--- Provided entries ---

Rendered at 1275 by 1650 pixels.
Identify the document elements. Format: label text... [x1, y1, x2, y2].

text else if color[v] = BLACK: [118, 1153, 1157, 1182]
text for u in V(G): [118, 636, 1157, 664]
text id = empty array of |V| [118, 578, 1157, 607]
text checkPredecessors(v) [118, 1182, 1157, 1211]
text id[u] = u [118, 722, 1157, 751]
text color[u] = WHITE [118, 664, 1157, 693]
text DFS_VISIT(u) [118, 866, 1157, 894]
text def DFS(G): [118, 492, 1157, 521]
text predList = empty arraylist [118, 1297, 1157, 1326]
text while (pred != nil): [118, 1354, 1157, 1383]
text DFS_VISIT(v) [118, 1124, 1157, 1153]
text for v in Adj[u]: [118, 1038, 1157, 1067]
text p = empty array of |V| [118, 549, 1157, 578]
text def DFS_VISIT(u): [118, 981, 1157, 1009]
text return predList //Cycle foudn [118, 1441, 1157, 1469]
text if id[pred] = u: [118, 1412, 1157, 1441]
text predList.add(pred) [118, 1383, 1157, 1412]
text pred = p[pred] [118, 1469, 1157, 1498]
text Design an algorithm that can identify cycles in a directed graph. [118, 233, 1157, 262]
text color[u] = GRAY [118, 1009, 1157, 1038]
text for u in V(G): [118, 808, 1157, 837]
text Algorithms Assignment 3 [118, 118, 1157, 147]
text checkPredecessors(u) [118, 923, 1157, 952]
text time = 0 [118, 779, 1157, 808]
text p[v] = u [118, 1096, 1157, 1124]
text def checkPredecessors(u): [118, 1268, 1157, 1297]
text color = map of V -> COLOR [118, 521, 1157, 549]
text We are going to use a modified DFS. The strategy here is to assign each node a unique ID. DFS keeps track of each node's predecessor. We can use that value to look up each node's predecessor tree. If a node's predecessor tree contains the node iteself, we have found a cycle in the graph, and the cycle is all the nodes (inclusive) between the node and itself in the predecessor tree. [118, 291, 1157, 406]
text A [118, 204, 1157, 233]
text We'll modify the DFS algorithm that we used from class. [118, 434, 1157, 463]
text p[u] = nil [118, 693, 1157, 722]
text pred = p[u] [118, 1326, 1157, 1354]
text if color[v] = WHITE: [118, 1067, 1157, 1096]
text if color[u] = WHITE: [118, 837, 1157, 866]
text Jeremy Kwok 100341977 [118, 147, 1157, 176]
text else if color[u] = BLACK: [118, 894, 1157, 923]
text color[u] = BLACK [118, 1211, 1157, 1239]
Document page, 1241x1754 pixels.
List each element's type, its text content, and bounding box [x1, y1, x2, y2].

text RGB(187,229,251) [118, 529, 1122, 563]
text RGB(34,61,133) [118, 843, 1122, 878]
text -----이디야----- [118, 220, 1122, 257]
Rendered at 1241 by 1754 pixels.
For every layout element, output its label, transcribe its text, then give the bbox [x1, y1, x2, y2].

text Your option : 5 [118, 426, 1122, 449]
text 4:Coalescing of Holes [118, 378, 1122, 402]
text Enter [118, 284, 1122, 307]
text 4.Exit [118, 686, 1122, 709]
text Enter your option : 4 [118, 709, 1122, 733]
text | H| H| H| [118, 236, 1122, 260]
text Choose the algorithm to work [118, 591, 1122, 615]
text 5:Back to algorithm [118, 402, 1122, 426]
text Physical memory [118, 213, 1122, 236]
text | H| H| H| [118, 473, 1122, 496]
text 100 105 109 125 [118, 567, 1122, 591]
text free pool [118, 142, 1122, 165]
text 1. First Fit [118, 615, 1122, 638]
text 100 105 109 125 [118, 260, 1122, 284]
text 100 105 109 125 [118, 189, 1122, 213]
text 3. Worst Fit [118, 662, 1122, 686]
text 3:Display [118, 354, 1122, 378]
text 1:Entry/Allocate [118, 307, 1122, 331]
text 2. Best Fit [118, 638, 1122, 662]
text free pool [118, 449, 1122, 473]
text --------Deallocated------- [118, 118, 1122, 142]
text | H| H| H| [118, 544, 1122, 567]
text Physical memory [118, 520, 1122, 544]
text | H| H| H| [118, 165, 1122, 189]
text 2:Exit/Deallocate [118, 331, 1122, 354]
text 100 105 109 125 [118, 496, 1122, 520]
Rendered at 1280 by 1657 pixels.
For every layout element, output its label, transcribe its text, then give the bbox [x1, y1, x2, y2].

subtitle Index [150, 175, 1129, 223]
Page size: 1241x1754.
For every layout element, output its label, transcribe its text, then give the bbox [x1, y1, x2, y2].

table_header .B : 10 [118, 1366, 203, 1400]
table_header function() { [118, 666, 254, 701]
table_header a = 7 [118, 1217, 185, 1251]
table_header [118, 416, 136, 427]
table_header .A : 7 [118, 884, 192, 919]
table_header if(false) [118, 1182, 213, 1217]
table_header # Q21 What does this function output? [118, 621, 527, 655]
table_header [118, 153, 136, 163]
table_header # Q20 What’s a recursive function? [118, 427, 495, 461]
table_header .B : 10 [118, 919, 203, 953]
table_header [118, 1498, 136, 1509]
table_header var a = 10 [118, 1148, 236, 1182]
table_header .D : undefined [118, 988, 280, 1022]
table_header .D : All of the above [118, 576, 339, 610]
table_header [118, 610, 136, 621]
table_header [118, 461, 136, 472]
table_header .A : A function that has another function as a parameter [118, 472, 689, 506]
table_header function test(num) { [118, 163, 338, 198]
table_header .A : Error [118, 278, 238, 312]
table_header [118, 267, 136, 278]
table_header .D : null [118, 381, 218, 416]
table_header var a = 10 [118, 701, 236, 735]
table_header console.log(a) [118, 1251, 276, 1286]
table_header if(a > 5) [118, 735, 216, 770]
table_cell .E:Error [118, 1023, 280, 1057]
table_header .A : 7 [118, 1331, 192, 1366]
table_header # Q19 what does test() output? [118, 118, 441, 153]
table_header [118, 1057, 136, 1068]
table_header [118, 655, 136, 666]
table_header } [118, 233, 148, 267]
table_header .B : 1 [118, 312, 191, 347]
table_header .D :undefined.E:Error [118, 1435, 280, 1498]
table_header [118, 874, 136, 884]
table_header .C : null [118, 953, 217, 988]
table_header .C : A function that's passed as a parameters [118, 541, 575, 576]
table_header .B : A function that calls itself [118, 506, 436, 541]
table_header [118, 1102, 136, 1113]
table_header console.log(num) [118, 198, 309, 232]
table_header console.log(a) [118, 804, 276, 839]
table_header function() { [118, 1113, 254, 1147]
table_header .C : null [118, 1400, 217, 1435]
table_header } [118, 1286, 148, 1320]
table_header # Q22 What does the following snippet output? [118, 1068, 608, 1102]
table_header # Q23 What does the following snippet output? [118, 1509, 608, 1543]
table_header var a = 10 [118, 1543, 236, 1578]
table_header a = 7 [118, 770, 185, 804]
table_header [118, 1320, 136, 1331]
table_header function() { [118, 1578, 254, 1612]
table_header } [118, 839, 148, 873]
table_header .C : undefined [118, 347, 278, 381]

---

Description of the task
Copy all of the records above line for line, changing nothing.

Completed exercise
Rendered at 1275 by 1650 pixels.
Identify the document elements. Format: label text... [x1, y1, x2, y2].

text else if color[v] = BLACK: [118, 1153, 1157, 1182]
text for u in V(G): [118, 636, 1157, 664]
text id = empty array of |V| [118, 578, 1157, 607]
text checkPredecessors(v) [118, 1182, 1157, 1211]
text id[u] = u [118, 722, 1157, 751]
text color[u] = WHITE [118, 664, 1157, 693]
text DFS_VISIT(u) [118, 866, 1157, 894]
text def DFS(G): [118, 492, 1157, 521]
text predList = empty arraylist [118, 1297, 1157, 1326]
text while (pred != nil): [118, 1354, 1157, 1383]
text DFS_VISIT(v) [118, 1124, 1157, 1153]
text for v in Adj[u]: [118, 1038, 1157, 1067]
text p = empty array of |V| [118, 549, 1157, 578]
text def DFS_VISIT(u): [118, 981, 1157, 1009]
text return predList //Cycle foudn [118, 1441, 1157, 1469]
text if id[pred] = u: [118, 1412, 1157, 1441]
text predList.add(pred) [118, 1383, 1157, 1412]
text pred = p[pred] [118, 1469, 1157, 1498]
text Design an algorithm that can identify cycles in a directed graph. [118, 233, 1157, 262]
text color[u] = GRAY [118, 1009, 1157, 1038]
text for u in V(G): [118, 808, 1157, 837]
text Algorithms Assignment 3 [118, 118, 1157, 147]
text checkPredecessors(u) [118, 923, 1157, 952]
text time = 0 [118, 779, 1157, 808]
text p[v] = u [118, 1096, 1157, 1124]
text def checkPredecessors(u): [118, 1268, 1157, 1297]
text color = map of V -> COLOR [118, 521, 1157, 549]
text We are going to use a modified DFS. The strategy here is to assign each node a unique ID. DFS keeps track of each node's predecessor. We can use that value to look up each node's predecessor tree. If a node's predecessor tree contains the node iteself, we have found a cycle in the graph, and the cycle is all the nodes (inclusive) between the node and itself in the predecessor tree. [118, 291, 1157, 406]
text A [118, 204, 1157, 233]
text We'll modify the DFS algorithm that we used from class. [118, 434, 1157, 463]
text p[u] = nil [118, 693, 1157, 722]
text pred = p[u] [118, 1326, 1157, 1354]
text if color[v] = WHITE: [118, 1067, 1157, 1096]
text if color[u] = WHITE: [118, 837, 1157, 866]
text Jeremy Kwok 100341977 [118, 147, 1157, 176]
text else if color[u] = BLACK: [118, 894, 1157, 923]
text color[u] = BLACK [118, 1211, 1157, 1239]
Document page, 1241x1754 pixels.
List each element's type, its text content, and bounding box [x1, y1, x2, y2].

text RGB(187,229,251) [118, 529, 1122, 563]
text RGB(34,61,133) [118, 843, 1122, 878]
text -----이디야----- [118, 220, 1122, 257]
Rendered at 1241 by 1754 pixels.
For every layout element, output its label, transcribe its text, then give the bbox [x1, y1, x2, y2].

text Your option : 5 [118, 426, 1122, 449]
text 4:Coalescing of Holes [118, 378, 1122, 402]
text Enter [118, 284, 1122, 307]
text 4.Exit [118, 686, 1122, 709]
text Enter your option : 4 [118, 709, 1122, 733]
text | H| H| H| [118, 236, 1122, 260]
text Choose the algorithm to work [118, 591, 1122, 615]
text 5:Back to algorithm [118, 402, 1122, 426]
text Physical memory [118, 213, 1122, 236]
text | H| H| H| [118, 473, 1122, 496]
text 100 105 109 125 [118, 567, 1122, 591]
text free pool [118, 142, 1122, 165]
text 1. First Fit [118, 615, 1122, 638]
text 100 105 109 125 [118, 260, 1122, 284]
text 100 105 109 125 [118, 189, 1122, 213]
text 3. Worst Fit [118, 662, 1122, 686]
text 3:Display [118, 354, 1122, 378]
text 1:Entry/Allocate [118, 307, 1122, 331]
text 2. Best Fit [118, 638, 1122, 662]
text free pool [118, 449, 1122, 473]
text --------Deallocated------- [118, 118, 1122, 142]
text | H| H| H| [118, 544, 1122, 567]
text Physical memory [118, 520, 1122, 544]
text | H| H| H| [118, 165, 1122, 189]
text 2:Exit/Deallocate [118, 331, 1122, 354]
text 100 105 109 125 [118, 496, 1122, 520]
Rendered at 1280 by 1657 pixels.
For every layout element, output its label, transcribe its text, then give the bbox [x1, y1, x2, y2].

subtitle Index [150, 175, 1129, 223]
Page size: 1241x1754.
For every layout element, output its label, transcribe its text, then give the bbox [x1, y1, x2, y2].

table_header .B : 10 [118, 1366, 203, 1400]
table_header function() { [118, 666, 254, 701]
table_header a = 7 [118, 1217, 185, 1251]
table_header [118, 416, 136, 427]
table_header .A : 7 [118, 884, 192, 919]
table_header if(false) [118, 1182, 213, 1217]
table_header # Q21 What does this function output? [118, 621, 527, 655]
table_header [118, 153, 136, 163]
table_header # Q20 What’s a recursive function? [118, 427, 495, 461]
table_header .B : 10 [118, 919, 203, 953]
table_header [118, 1498, 136, 1509]
table_header var a = 10 [118, 1148, 236, 1182]
table_header .D : undefined [118, 988, 280, 1022]
table_header .D : All of the above [118, 576, 339, 610]
table_header [118, 610, 136, 621]
table_header [118, 461, 136, 472]
table_header .A : A function that has another function as a parameter [118, 472, 689, 506]
table_header function test(num) { [118, 163, 338, 198]
table_header .A : Error [118, 278, 238, 312]
table_header [118, 267, 136, 278]
table_header .D : null [118, 381, 218, 416]
table_header var a = 10 [118, 701, 236, 735]
table_header console.log(a) [118, 1251, 276, 1286]
table_header if(a > 5) [118, 735, 216, 770]
table_cell .E:Error [118, 1023, 280, 1057]
table_header .A : 7 [118, 1331, 192, 1366]
table_header # Q19 what does test() output? [118, 118, 441, 153]
table_header [118, 1057, 136, 1068]
table_header [118, 655, 136, 666]
table_header } [118, 233, 148, 267]
table_header .B : 1 [118, 312, 191, 347]
table_header .D :undefined.E:Error [118, 1435, 280, 1498]
table_header [118, 874, 136, 884]
table_header .C : null [118, 953, 217, 988]
table_header .C : A function that's passed as a parameters [118, 541, 575, 576]
table_header .B : A function that calls itself [118, 506, 436, 541]
table_header [118, 1102, 136, 1113]
table_header console.log(num) [118, 198, 309, 232]
table_header console.log(a) [118, 804, 276, 839]
table_header function() { [118, 1113, 254, 1147]
table_header .C : null [118, 1400, 217, 1435]
table_header } [118, 1286, 148, 1320]
table_header # Q22 What does the following snippet output? [118, 1068, 608, 1102]
table_header # Q23 What does the following snippet output? [118, 1509, 608, 1543]
table_header var a = 10 [118, 1543, 236, 1578]
table_header a = 7 [118, 770, 185, 804]
table_header [118, 1320, 136, 1331]
table_header function() { [118, 1578, 254, 1612]
table_header } [118, 839, 148, 873]
table_header .C : undefined [118, 347, 278, 381]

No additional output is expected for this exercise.